=== Aim ===
Copy every line of the items below word for word, leaving out the pictures.
>> begin Exercise material
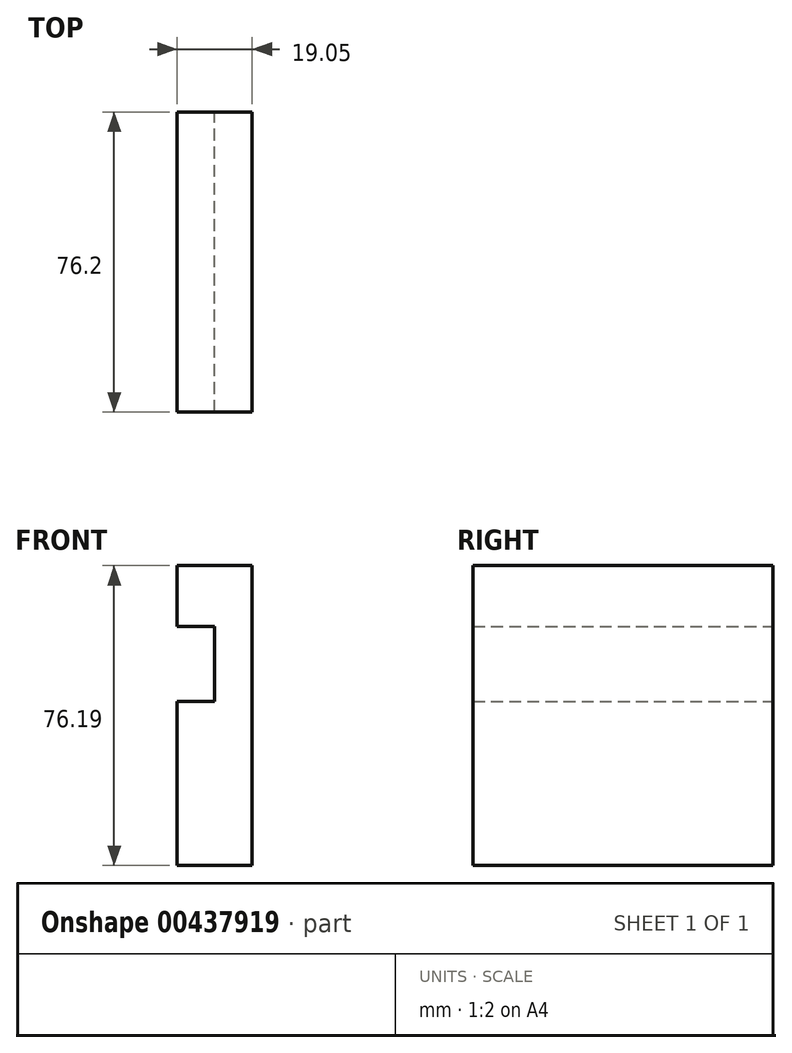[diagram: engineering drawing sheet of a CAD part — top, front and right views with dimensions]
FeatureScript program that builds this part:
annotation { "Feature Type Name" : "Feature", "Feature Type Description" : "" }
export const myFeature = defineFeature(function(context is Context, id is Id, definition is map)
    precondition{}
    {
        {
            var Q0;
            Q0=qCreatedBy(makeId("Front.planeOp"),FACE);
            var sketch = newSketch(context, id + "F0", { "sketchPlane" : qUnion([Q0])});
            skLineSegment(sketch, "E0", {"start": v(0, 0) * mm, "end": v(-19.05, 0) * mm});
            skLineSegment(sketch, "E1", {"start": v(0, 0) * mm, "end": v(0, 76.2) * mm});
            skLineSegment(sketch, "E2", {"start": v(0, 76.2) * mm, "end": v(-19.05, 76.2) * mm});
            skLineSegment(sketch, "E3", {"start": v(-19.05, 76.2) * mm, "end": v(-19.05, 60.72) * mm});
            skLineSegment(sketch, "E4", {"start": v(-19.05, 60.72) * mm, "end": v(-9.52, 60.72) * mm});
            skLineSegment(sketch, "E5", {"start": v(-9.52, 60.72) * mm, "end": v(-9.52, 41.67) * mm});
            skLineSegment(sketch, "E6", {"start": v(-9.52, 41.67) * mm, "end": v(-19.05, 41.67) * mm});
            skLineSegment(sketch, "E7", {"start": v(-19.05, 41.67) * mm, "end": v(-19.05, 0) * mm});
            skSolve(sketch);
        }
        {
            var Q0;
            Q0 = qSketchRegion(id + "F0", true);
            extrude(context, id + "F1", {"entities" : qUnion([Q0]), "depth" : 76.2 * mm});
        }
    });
>> end Exercise material
=== Reply to the task ===
[diagram: engineering drawing sheet of a CAD part — top, front and right views with dimensions]
FeatureScript program that builds this part:
annotation { "Feature Type Name" : "Feature", "Feature Type Description" : "" }
export const myFeature = defineFeature(function(context is Context, id is Id, definition is map)
    precondition{}
    {
        {
            var Q0;
            Q0=qCreatedBy(makeId("Front.planeOp"),FACE);
            var sketch = newSketch(context, id + "F0", { "sketchPlane" : qUnion([Q0])});
            skLineSegment(sketch, "E0", {"start": v(0, 0) * mm, "end": v(-19.05, 0) * mm});
            skLineSegment(sketch, "E1", {"start": v(0, 0) * mm, "end": v(0, 76.2) * mm});
            skLineSegment(sketch, "E2", {"start": v(0, 76.2) * mm, "end": v(-19.05, 76.2) * mm});
            skLineSegment(sketch, "E3", {"start": v(-19.05, 76.2) * mm, "end": v(-19.05, 60.72) * mm});
            skLineSegment(sketch, "E4", {"start": v(-19.05, 60.72) * mm, "end": v(-9.52, 60.72) * mm});
            skLineSegment(sketch, "E5", {"start": v(-9.52, 60.72) * mm, "end": v(-9.52, 41.67) * mm});
            skLineSegment(sketch, "E6", {"start": v(-9.52, 41.67) * mm, "end": v(-19.05, 41.67) * mm});
            skLineSegment(sketch, "E7", {"start": v(-19.05, 41.67) * mm, "end": v(-19.05, 0) * mm});
            skSolve(sketch);
        }
        {
            var Q0;
            Q0 = qSketchRegion(id + "F0", true);
            extrude(context, id + "F1", {"entities" : qUnion([Q0]), "depth" : 76.2 * mm});
        }
    });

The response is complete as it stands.